No era mi padre, ni mi abuelo, ni mi suegro. No teníamos un vínculo de sangre ni de papeles. Pero fue, en muchos momentos de mi vida, todo eso a la vez. Fue familia cuando la familia dolía. Fue escucha cuando nadie más lo era. Fue certeza cuando yo misma era puro temblor.


Justo así lo voy a recordar: sonriendo, mirándome con esos ojos capaces de descubrir en mí cualidades que ni yo sabía que tenía. Me decía que era buena, que era capaz. Me hablaba de mi fuerza con una seguridad que hacía imposible contradecirlo. Y cuando todo se caía, ahí estaba él, sosteniéndome como quien sostiene sin exigir nada a cambio.


Le hice una promesa. Le dije que algún día me leería en una columna, en una de esas de opinión que tanto disfrutaba. Que vería mi nombre publicado y sonreiría con orgullo. Hoy estoy escribiendo estas líneas, y me duele saber que no podrá leerlas. La vida no nos dio más tiempo… o tal vez fui yo quien no se apuró lo suficiente.


También compartíamos los cumpleaños, con apenas días de diferencia. Era de las pocas personas —a veces la única— con quien celebraba en serio. No por las velas ni los pasteles, sino porque él lo hacía especial. Me hacía sentir que ese día valía, que yo valía. Ahora no sé cómo se celebra algo que compartías con alguien que ya no está.


Pero aquí estoy, cumpliéndolo como puedo. Porque una promesa, aunque duela, se honra. Y también se honra el cariño que no necesita etiquetas para ser real.


Gracias por quererme cuando yo sentía que nadie lo hacía.

Por escucharme cuando hablar me dolía.

Por ser mi primera red cuando salí de ese abismo donde sólo habitaban mis monstruos.


Yo guardaré al bestia, como siempre.

Y lo llevaré conmigo. No como una sombra, sino como esa luz discreta que a veces se posa en el hombro y no dice nada, pero lo ilumina todo.

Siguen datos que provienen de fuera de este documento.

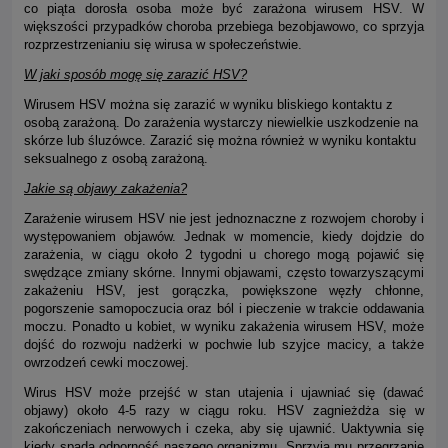
co piąta dorosła osoba może być zarażona wirusem HSV. W
większości przypadków choroba przebiega bezobjawowo, co sprzyja
rozprzestrzenianiu się wirusa w społeczeństwie.
W jaki sposób mogę się zarazić HSV?
Wirusem HSV można się zarazić w wyniku bliskiego kontaktu z
osobą zarażoną. Do zarażenia wystarczy niewielkie uszkodzenie na
skórze lub śluzówce. Zarazić się można również w wyniku kontaktu
seksualnego z osobą zarażoną.
Jakie są objawy zakażenia?
Zarażenie wirusem HSV nie jest jednoznaczne z rozwojem choroby i
występowaniem objawów. Jednak w momencie, kiedy dojdzie do
zarażenia, w ciągu około 2 tygodni u chorego mogą pojawić się
swędzące zmiany skórne. Innymi objawami, często towarzyszącymi
zakażeniu HSV, jest gorączka, powiększone węzły chłonne,
pogorszenie samopoczucia oraz ból i pieczenie w trakcie oddawania
moczu. Ponadto u kobiet, w wyniku zakażenia wirusem HSV, może
dojść do rozwoju nadżerki w pochwie lub szyjce macicy, a także
owrzodzeń cewki moczowej.
Wirus HSV może przejść w stan utajenia i ujawniać się (dawać
objawy) około 4-5 razy w ciągu roku. HSV zagnieżdża się w
zakończeniach nerwowych i czeka, aby się ujawnić. Uaktywnia się
kiedy spada odporność naszego organizmu. Sprzyja mu przegrzanie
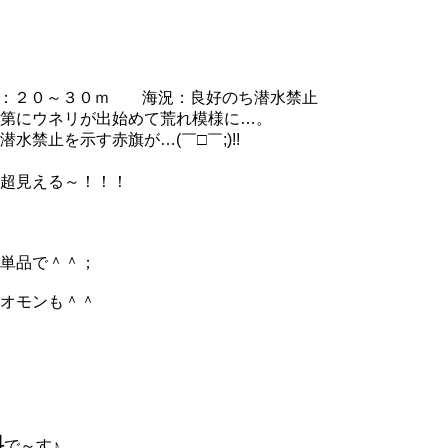
：２０～３０ｍ 海況：良好のち潜水禁止
第にウネリが出始めて荒れ模様に…。
禁止を示す赤旗が…(￣□￣;)!!
超見える～！！！
単品で＾＾；
オモンも＾＾
料
で～す♪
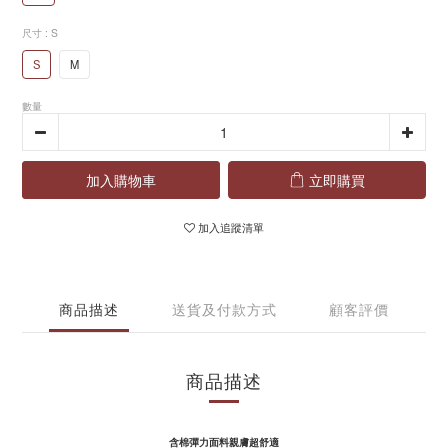
尺寸
: S
S
M
數量
加入購物車
立即購買
加入追蹤清單
商品描述
送貨及付款方式
顧客評價
商品描述
含棉
彈力
面料親膚超舒適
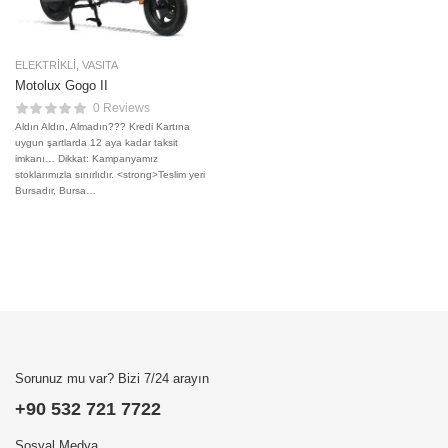
ELEKTRIKLI
,
VASITA
Motolux Gogo II
0 Reviews
Aldın Aldın, Almadın??? Kredi Kartına
uygun şartlarda 12 aya kadar taksit
imkanı… Dikkat: Kampanyamız
stoklarımızla sınırlıdır. <strong>Teslim yeri
Bursadır, Bursa…
Sorunuz mu var? Bizi 7/24 arayın
+90 532 721 7722
Sosyal Medya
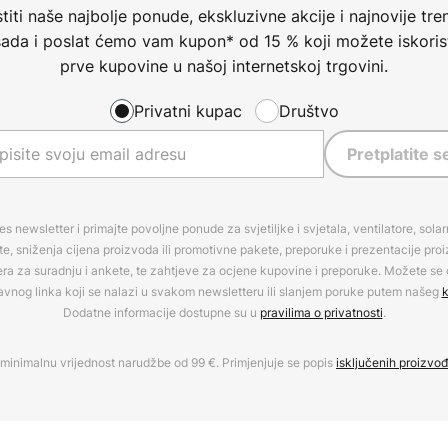
 je Philips Hue Bridge (vidi
iti naše najbolje ponude, ekskluzivne akcije i najnovije tren
a licu mjesta ili daljinsko
 sada i poslat ćemo vam kupon* od 15 % koji možete iskorist
besplatno za Android i iOS) ili
prve kupovine u našoj internetskoj trgovini.
 Amazon Alexa, Apple HomeKit
Privatni kupac
Društvo
Pretplatite s
om Opcija b: Izravno upravljanje
 pomoću besplatne Hue Bluetooth
tni telefon ili tablet s Androidom
 Bluetooth Low Energy (BLE) 4.0 ili
es newsletter i primajte povoljne ponude za svjetiljke i svjetala, ventilatore, sola
, sniženja cijena proizvoda ili promotivne pakete, preporuke i prezentacije pro
i podatkovna veza nisu potrebni.
era za suradnju i ankete, te zahtjeve za ocjene kupovine i preporuke. Možete se o
vjetiljki preporučuje se
avnog linka koji se nalazi u svakom newsletteru ili slanjem poruke putem našeg
k
a može pohraniti veze s do 15
Dodatne informacije dostupne su u
pravilima o privatnosti
.
načne postavke dodjeljuju se
minimalnu vrijednost narudžbe od 99 €. Primjenjuje se popis
isključenih proizvo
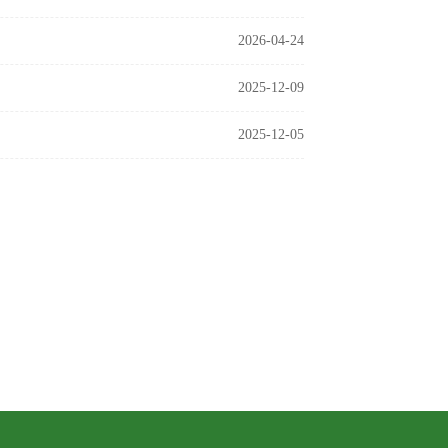
2026-04-24
2025-12-09
2025-12-05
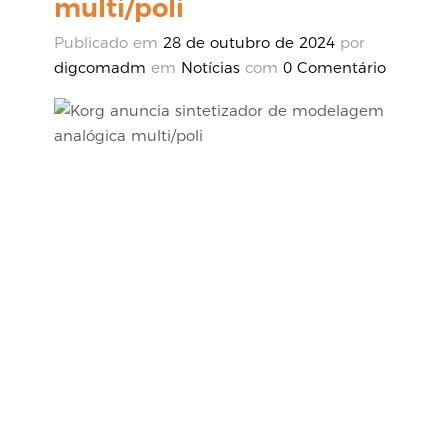
multi/poli
Publicado em
28 de outubro de 2024
por
digcomadm
em
Notícias
com
0 Comentário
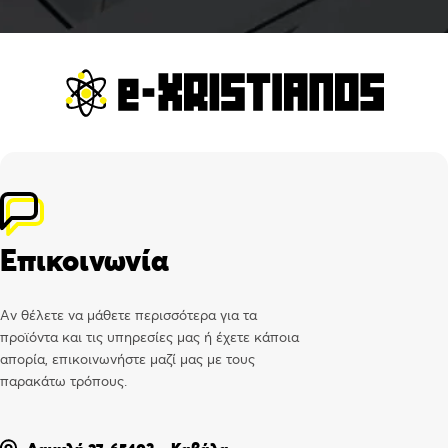
Επικοινωνία
Αν θέλετε να μάθετε περισσότερα για τα
προϊόντα και τις υπηρεσίες μας ή έχετε κάποια
απορία, επικοινωνήστε μαζί μας με τους
παρακάτω τρόπους.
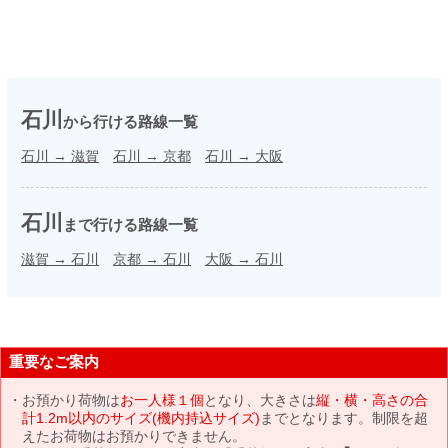
石川
から行ける路線一覧
石川
→
滋賀
石川
→
京都
石川
→
大阪
石川
まで行ける路線一覧
滋賀
→
石川
京都
→
石川
大阪
→
石川
重要なご案内
お預かり荷物は
お一人様１個
となり、大きさは
縦・横・高さの合
計1.2m以内のサイズ(機内持込サイズ)
までとなります。制限を超
えたお荷物はお預かりできません。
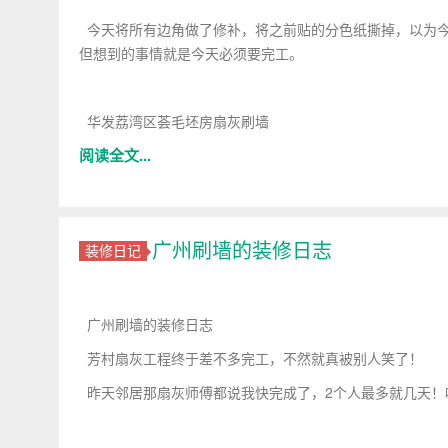
今天将所有边角做了修补，将之前贴的分色纸撕掉，以为今
但想到的事情就是今天必须要完工。
华发荔湾区荟毛坯房扇灰刷墙
阅读全文...
广州刷墙的装修日志
装修日记
广州刷墙的装修日志
芳村扇灰工程终于差不多完工，不然就真被别人笑了！
昨天邻居那扇灰师傅都说我快完成了，2个人最多就几天！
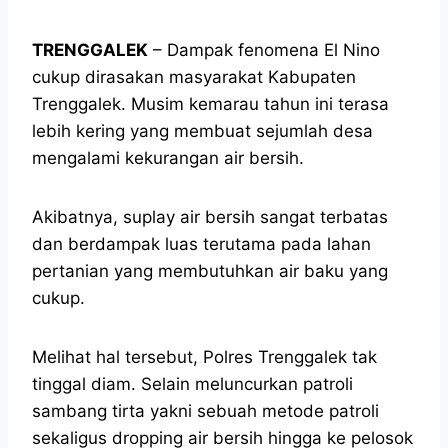
TRENGGALEK
– Dampak fenomena El Nino
cukup dirasakan masyarakat Kabupaten
Trenggalek. Musim kemarau tahun ini terasa
lebih kering yang membuat sejumlah desa
mengalami kekurangan air bersih.
Akibatnya, suplay air bersih sangat terbatas
dan berdampak luas terutama pada lahan
pertanian yang membutuhkan air baku yang
cukup.
Melihat hal tersebut, Polres Trenggalek tak
tinggal diam. Selain meluncurkan patroli
sambang tirta yakni sebuah metode patroli
sekaligus dropping air bersih hingga ke pelosok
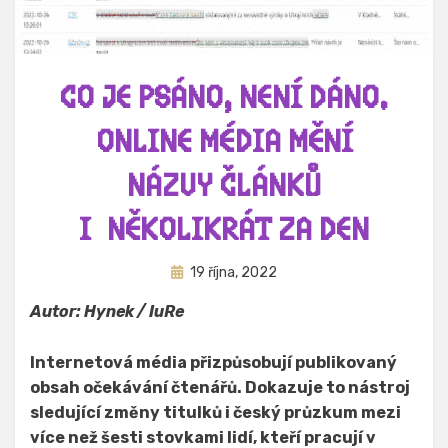
CO JE PSÁNO, NENÍ DÁNO.
ONLINE MÉDIA MĚNÍ
NÁZVY ČLÁNKŮ
I NĚKOLIKRÁT ZA DEN
Zveřejněno
Autor
19 října, 2022
Hynek Trojánek
dne
Autor: Hynek / IuRe
Internetová média přizpůsobují publikovaný
obsah očekávání čtenářů. Dokazuje to nástroj
sledující změny titulků i český průzkum mezi
více než šesti stovkami lidí, kteří pracují v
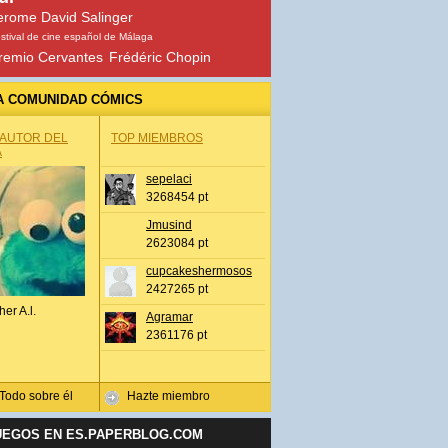
erome David Salinger
stival de cine español de Málaga
remio Cervantes
Frédéric Chopin
A COMUNIDAD CÓMICS
 AUTOR DEL
TOP MIEMBROS
A
sepelaci
3268454 pt
Jmusind
2623084 pt
cupcakeshermosos
2427265 pt
her A.l.
Agramar
2361176 pt
Todo sobre él
Hazte miembro
UEGOS EN ES.PAPERBLOG.COM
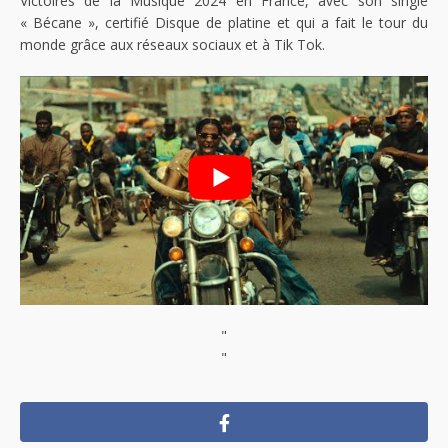
Victoires de la Musique 2024 en France, avec son single
« Bécane », certifié Disque de platine et qui a fait le tour du
monde grâce aux réseaux sociaux et à Tik Tok.
"
"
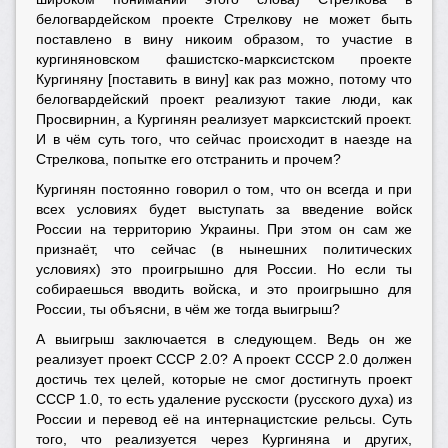
белогвардейском проекте Стрелкову не может быть
поставлено в вину никоим образом, то участие в
кургиняновском фашистско-марксистском проекте
Кургиняну [поставить в вину] как раз можно, потому что
белогвардейский проект реализуют такие люди, как
Просвирнин, а Кургинян реализует марксистский проект.
И в чём суть того, что сейчас происходит в наезде на
Стрелкова, попытке его отстранить и прочем?
Кургинян постоянно говорил о том, что он всегда и при
всех условиях будет выступать за введение войск
России на территорию Украины. При этом он сам же
признаёт, что сейчас (в нынешних политических
условиях) это проигрышно для России. Но если ты
собираешься вводить войска, и это проигрышно для
России, ты объясни, в чём же тогда выигрыш?
А выигрыш заключается в следующем. Ведь он же
реализует проект СССР 2.0? А проект СССР 2.0 должен
достичь тех целей, которые не смог достигнуть проект
СССР 1.0, то есть удаление русскости (русского духа) из
России и перевод её на интернацистские рельсы. Суть
того, что реализуется через Кургиняна и других,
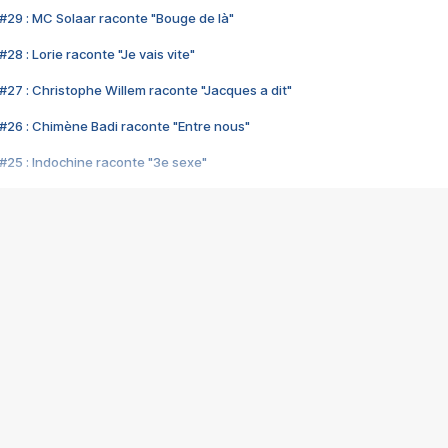
#29 : MC Solaar raconte "Bouge de là"
28 : Lorie raconte "Je vais vite"
#27 : Christophe Willem raconte "Jacques a dit"
#26 : Chimène Badi raconte "Entre nous"
#25 : Indochine raconte "3e sexe"
#24 : Zaho raconte "C'est chelou"
#23 : Patrick Bruel raconte "Au café des délices"
#22 : Kyo raconte "Le chemin"
#21 : Nolwenn Leroy raconte "Cassé"
#20 : Patrick Hernandez raconte "Born to be alive"
#19 : Lorie raconte "Près de moi"
#18 : Michael Jones raconte "A nos actes manqués" (avec Jean-Jacque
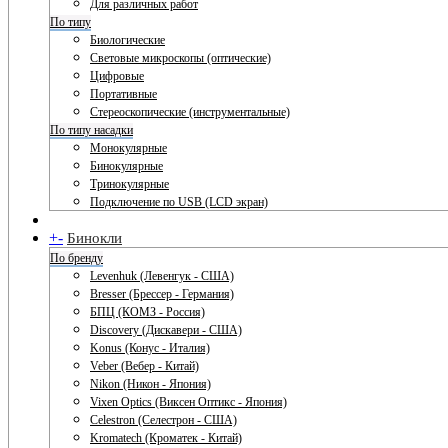
Для различных работ
По типу
Биологические
Световые микроскопы (оптические)
Цифровые
Портативные
Стереоскопические (инструментальные)
По типу насадки
Монокулярные
Бинокулярные
Тринокулярные
Подключение по USB (LCD экран)
+
-
Бинокли
По бренду
Levenhuk (Левенгук - США)
Bresser (Брессер - Германия)
БПЦ (КОМЗ - Россия)
Discovery (Дискавери - США)
Konus (Конус - Италия)
Veber (Вебер - Китай)
Nikon (Никон - Япония)
Vixen Optics (Виксен Оптикс - Япония)
Celestron (Селестрон - США)
Kromatech (Кроматек - Китай)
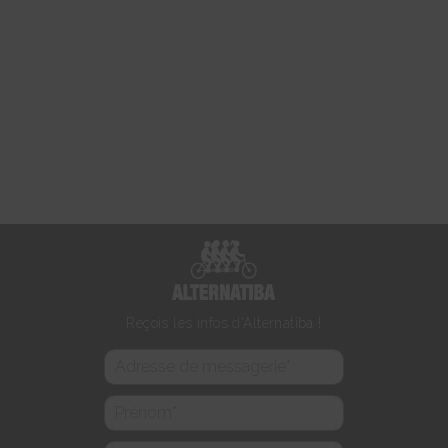
Reçois les infos d'Alternatiba !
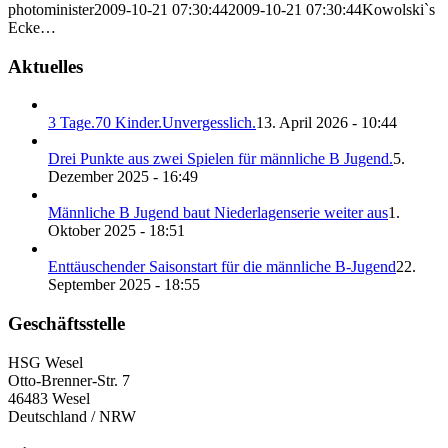
photominister
2009-10-21 07:30:44
2009-10-21 07:30:44
Kowolski`s
Ecke…
Aktuelles
3 Tage.70 Kinder.Unvergesslich.
13. April 2026 - 10:44
Drei Punkte aus zwei Spielen für männliche B Jugend.
5.
Dezember 2025 - 16:49
Männliche B Jugend baut Niederlagenserie weiter aus
1.
Oktober 2025 - 18:51
Enttäuschender Saisonstart für die männliche B-Jugend
22.
September 2025 - 18:55
Geschäftsstelle
HSG Wesel
Otto-Brenner-Str. 7
46483 Wesel
Deutschland / NRW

Hay pérdidas que no caben en los obituarios.

Este es mi intento de que quepa en palabras alguien que fue más que cualquier título, y cuya ausencia pesa tanto como su amor me sostuvo.


A Martín .

Que la eternidad le sepa a helado de vainilla,

a tardes de golf,

a pasta recién hecha en una cocina pequeña,

y a un Quijote que ahora cabalga sin miedo por los campos del cielo.